__What is being asked__. All of the data must be returned exactly as given.

__Input data__.

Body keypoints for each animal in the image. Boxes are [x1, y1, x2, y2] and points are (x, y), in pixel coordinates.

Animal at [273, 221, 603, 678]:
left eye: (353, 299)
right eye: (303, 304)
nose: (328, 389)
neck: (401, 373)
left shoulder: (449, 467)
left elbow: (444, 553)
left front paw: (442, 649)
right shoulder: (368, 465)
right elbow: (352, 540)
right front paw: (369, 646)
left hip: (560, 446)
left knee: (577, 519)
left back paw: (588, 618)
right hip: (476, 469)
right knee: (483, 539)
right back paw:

__Answer for this exercise__.
Body keypoints for each animal in the image. Boxes are [x1, y1, x2, y2] and points are (x, y), in pixel coordinates.

Animal at [273, 221, 603, 678]:
left eye: (353, 299)
right eye: (303, 304)
nose: (328, 389)
neck: (401, 373)
left shoulder: (449, 467)
left elbow: (444, 553)
left front paw: (442, 649)
right shoulder: (368, 465)
right elbow: (352, 540)
right front paw: (369, 646)
left hip: (560, 446)
left knee: (577, 519)
left back paw: (588, 618)
right hip: (476, 469)
right knee: (483, 539)
right back paw:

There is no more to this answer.